Der dritt­größte US-Mobilfunker gewann im zweiten Quartal nach Abzug von Kündigungen 786 000 neue Telefon-Vertragskunden unter eigener Marke hinzu und über­traf die Erwartungen damit deutlich. Das nahm Vorstands­chef John Legere zum Anlass, die Neu­kunden­prognose für dieses Jahr auf 3,0 bis 3,6 Millionen anzuheben. Zuvor waren 2,8 bis 3,5 Millionen anvisiert worden.

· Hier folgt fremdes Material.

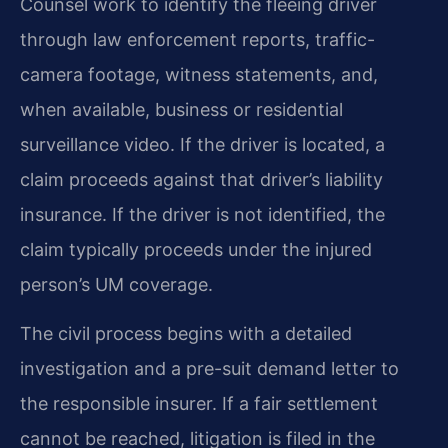
Counsel work to identify the fleeing driver
through law enforcement reports, traffic-
camera footage, witness statements, and,
when available, business or residential
surveillance video. If the driver is located, a
claim proceeds against that driver’s liability
insurance. If the driver is not identified, the
claim typically proceeds under the injured
person’s UM coverage.
The civil process begins with a detailed
investigation and a pre-suit demand letter to
the responsible insurer. If a fair settlement
cannot be reached, litigation is filed in the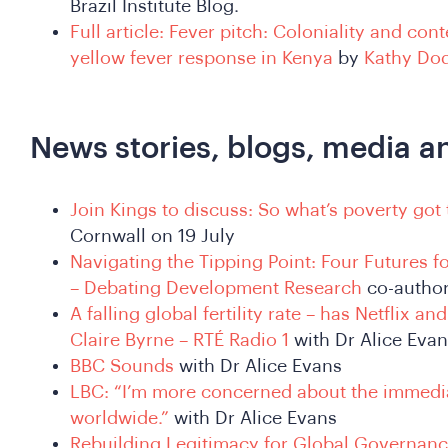
Brazil Institute Blog.
Full article: Fever pitch: Coloniality and co
yellow fever response in Kenya
by
Kathy Do
News stories, blogs, media a
Join Kings to discuss: So what’s poverty got 
Cornwall on 19 July
Navigating the Tipping Point: Four Futures
– Debating Development Research
co-autho
A falling global fertility rate – has Netflix a
Claire Byrne – RTÉ Radio 1
with Dr Alice Eva
BBC Sounds
with Dr Alice Evans
LBC: “I’m more concerned about the immedi
worldwide.”
with Dr Alice Evans
Rebuilding Legitimacy for Global Governanc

Auch beim Ebitda wurde das Jahresziel leicht erhöht, hier stellt T-Mobile nun zwischen 10,5 und 10,9 Milliarden US-Dollar in Aussicht. Unter dem Strich stieg der Gewinn im ab­gelaufenen Quartal auf 581 Millionen US-Dollar, was mehr als einer Verdopplung im Jahres­vergleich entspricht. Bei Anlegern kamen die Ergebnisse gut an, die Aktie legte nachbörslich um knapp drei Prozent zu.

Fusion, ja oder nein?

Zuletzt machte das Unternehmen dahingehend von sich Reden, dass eine Fusion mit dem Konkurrenten Sprint angedacht war. Man wollte so zu einem größeren Konkurrenten für die beiden US-Riesen Verizon Wireless sowie AT&T werden. Mit den nun veröffentlichten Zahlen wäre T-Mobile US zumindest in der stärkeren Position und die Deutsche Telekom damit womöglich zum Mehrheitseigner des neuen Anbieters werden.

Insofern sieht die Zukunft von T-Mobile US geradezu rosig aus. John Legere würde wahrscheinlich einfach nur sagen: "Wir haben eine Magenta-farbene Zukunft vor uns".

Zumindest dürfte ein Verkauf der US-Tochter nun endgültig vom Tisch sein, was zuvor noch ausgiebig diskutiert, umgesetzt und letztlich am Widerstand der FCC gescheitert war. Rückblickend betrachtet eine gute Entscheidung - vor allem auch, John Legere als Chef des Anbieters einzusetzen.

Was für einen Verbleib im Telekom-Konzern spricht, ist unter anderem auch die immer forschere Vorreiter-Rolle bei neuen Technologien wie LTE-U.